▶ ABOUT THIS TASK:
Your task is to restate every entry below word for word and omit the images.

(INPUT FOR THIS TASK Opens)

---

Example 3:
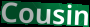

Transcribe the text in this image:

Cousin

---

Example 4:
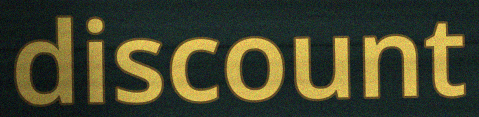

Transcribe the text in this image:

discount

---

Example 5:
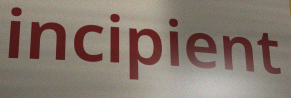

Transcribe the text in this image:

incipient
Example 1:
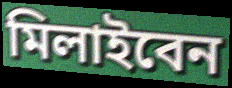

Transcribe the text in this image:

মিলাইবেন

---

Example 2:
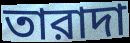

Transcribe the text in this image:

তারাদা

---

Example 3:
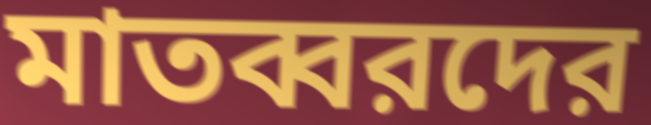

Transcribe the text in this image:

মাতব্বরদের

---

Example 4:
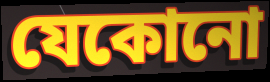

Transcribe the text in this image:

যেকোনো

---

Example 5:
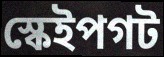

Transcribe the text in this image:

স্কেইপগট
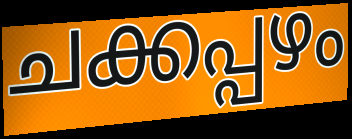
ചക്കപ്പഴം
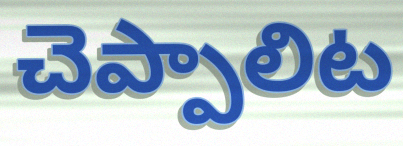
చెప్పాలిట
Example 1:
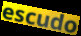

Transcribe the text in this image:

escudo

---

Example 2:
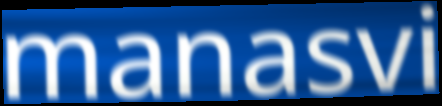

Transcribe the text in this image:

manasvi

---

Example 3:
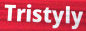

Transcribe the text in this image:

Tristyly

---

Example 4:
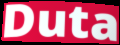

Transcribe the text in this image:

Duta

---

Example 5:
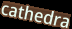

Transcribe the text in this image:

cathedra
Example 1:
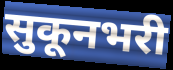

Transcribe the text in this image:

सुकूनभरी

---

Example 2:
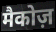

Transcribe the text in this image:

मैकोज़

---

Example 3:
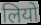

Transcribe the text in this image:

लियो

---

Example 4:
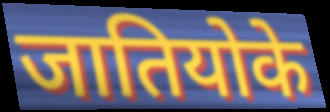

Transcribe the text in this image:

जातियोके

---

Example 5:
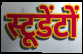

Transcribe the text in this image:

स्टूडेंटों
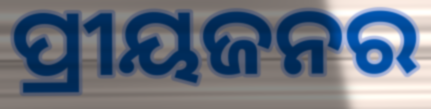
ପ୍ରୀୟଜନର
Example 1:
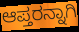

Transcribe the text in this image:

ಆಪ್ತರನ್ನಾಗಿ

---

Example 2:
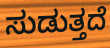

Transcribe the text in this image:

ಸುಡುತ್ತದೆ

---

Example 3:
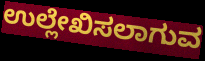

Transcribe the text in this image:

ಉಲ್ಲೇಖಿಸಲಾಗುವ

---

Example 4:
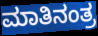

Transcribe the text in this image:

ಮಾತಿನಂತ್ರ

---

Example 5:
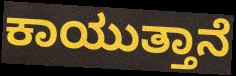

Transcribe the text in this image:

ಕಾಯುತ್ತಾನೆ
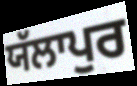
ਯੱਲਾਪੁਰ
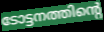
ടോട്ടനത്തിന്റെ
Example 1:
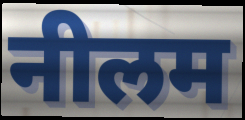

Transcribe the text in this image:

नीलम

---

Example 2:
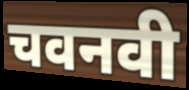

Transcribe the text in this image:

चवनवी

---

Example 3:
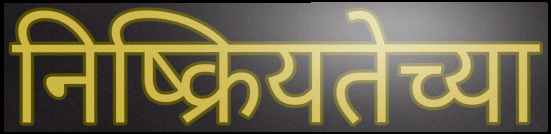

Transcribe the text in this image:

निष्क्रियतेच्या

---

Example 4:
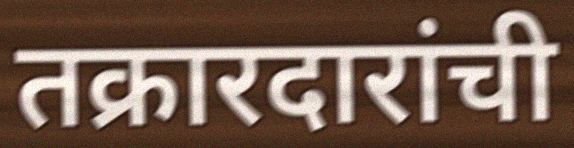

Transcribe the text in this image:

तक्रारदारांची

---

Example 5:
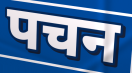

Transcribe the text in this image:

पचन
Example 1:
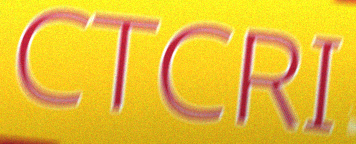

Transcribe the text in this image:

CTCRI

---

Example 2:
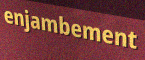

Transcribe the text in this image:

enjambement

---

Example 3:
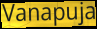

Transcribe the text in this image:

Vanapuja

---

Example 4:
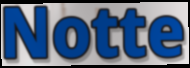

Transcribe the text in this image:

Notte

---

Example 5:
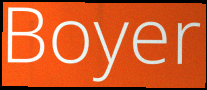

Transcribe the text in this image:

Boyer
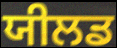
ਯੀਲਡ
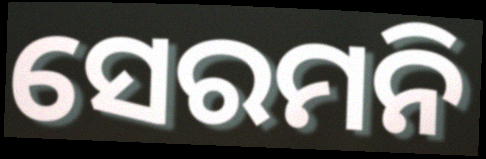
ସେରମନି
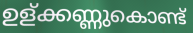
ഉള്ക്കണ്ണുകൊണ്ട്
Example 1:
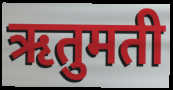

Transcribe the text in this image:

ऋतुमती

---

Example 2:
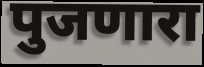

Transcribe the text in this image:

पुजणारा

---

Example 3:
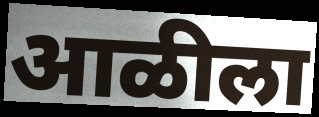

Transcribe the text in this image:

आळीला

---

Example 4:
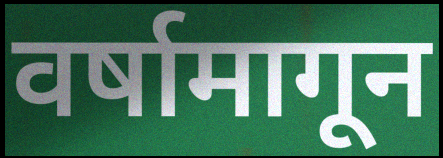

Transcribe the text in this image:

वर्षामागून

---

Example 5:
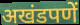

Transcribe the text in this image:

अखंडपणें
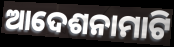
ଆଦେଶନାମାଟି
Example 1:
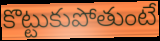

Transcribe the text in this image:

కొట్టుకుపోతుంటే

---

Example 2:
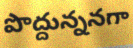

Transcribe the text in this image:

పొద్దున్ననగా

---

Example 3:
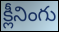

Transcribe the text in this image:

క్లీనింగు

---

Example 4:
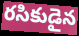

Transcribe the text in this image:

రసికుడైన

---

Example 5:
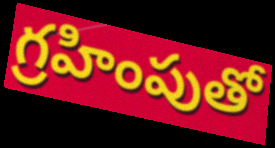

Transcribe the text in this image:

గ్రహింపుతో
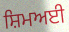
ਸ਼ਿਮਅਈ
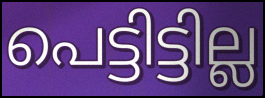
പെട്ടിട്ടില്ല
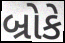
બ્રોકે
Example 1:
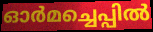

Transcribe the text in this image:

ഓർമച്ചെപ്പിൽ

(INPUT FOR THIS TASK Closes)

▶ TASK OUTPUT:
---

Example 3:

Transcribe the text in this image:

Cousin

---

Example 4:

Transcribe the text in this image:

discount

---

Example 5:

Transcribe the text in this image:

incipient
Example 1:

Transcribe the text in this image:

মিলাইবেন

---

Example 2:

Transcribe the text in this image:

তারাদা

---

Example 3:

Transcribe the text in this image:

মাতব্বরদের

---

Example 4:

Transcribe the text in this image:

যেকোনো

---

Example 5:

Transcribe the text in this image:

স্কেইপগট
ചക്കപ്പഴം
చెప్పాలిట
Example 1:

Transcribe the text in this image:

escudo

---

Example 2:

Transcribe the text in this image:

manasvi

---

Example 3:

Transcribe the text in this image:

Tristyly

---

Example 4:

Transcribe the text in this image:

Duta

---

Example 5:

Transcribe the text in this image:

cathedra
Example 1:

Transcribe the text in this image:

सुकूनभरी

---

Example 2:

Transcribe the text in this image:

मैकोज़

---

Example 3:

Transcribe the text in this image:

लियो

---

Example 4:

Transcribe the text in this image:

जातियोके

---

Example 5:

Transcribe the text in this image:

स्टूडेंटों
ପ୍ରୀୟଜନର
Example 1:

Transcribe the text in this image:

ಆಪ್ತರನ್ನಾಗಿ

---

Example 2:

Transcribe the text in this image:

ಸುಡುತ್ತದೆ

---

Example 3:

Transcribe the text in this image:

ಉಲ್ಲೇಖಿಸಲಾಗುವ

---

Example 4:

Transcribe the text in this image:

ಮಾತಿನಂತ್ರ

---

Example 5:

Transcribe the text in this image:

ಕಾಯುತ್ತಾನೆ
ਯੱਲਾਪੁਰ
ടോട്ടനത്തിന്റെ
Example 1:

Transcribe the text in this image:

नीलम

---

Example 2:

Transcribe the text in this image:

चवनवी

---

Example 3:

Transcribe the text in this image:

निष्क्रियतेच्या

---

Example 4:

Transcribe the text in this image:

तक्रारदारांची

---

Example 5:

Transcribe the text in this image:

पचन
Example 1:

Transcribe the text in this image:

CTCRI

---

Example 2:

Transcribe the text in this image:

enjambement

---

Example 3:

Transcribe the text in this image:

Vanapuja

---

Example 4:

Transcribe the text in this image:

Notte

---

Example 5:

Transcribe the text in this image:

Boyer
ਯੀਲਡ
ସେରମନି
ഉള്ക്കണ്ണുകൊണ്ട്
Example 1:

Transcribe the text in this image:

ऋतुमती

---

Example 2:

Transcribe the text in this image:

पुजणारा

---

Example 3:

Transcribe the text in this image:

आळीला

---

Example 4:

Transcribe the text in this image:

वर्षामागून

---

Example 5:

Transcribe the text in this image:

अखंडपणें
ଆଦେଶନାମାଟି
Example 1:

Transcribe the text in this image:

కొట్టుకుపోతుంటే

---

Example 2:

Transcribe the text in this image:

పొద్దున్ననగా

---

Example 3:

Transcribe the text in this image:

క్లీనింగు

---

Example 4:

Transcribe the text in this image:

రసికుడైన

---

Example 5:

Transcribe the text in this image:

గ్రహింపుతో
ਸ਼ਿਮਅਈ
പെട്ടിട്ടില്ല
બ્રોકે
Example 1:

Transcribe the text in this image:

ഓർമച്ചെപ്പിൽ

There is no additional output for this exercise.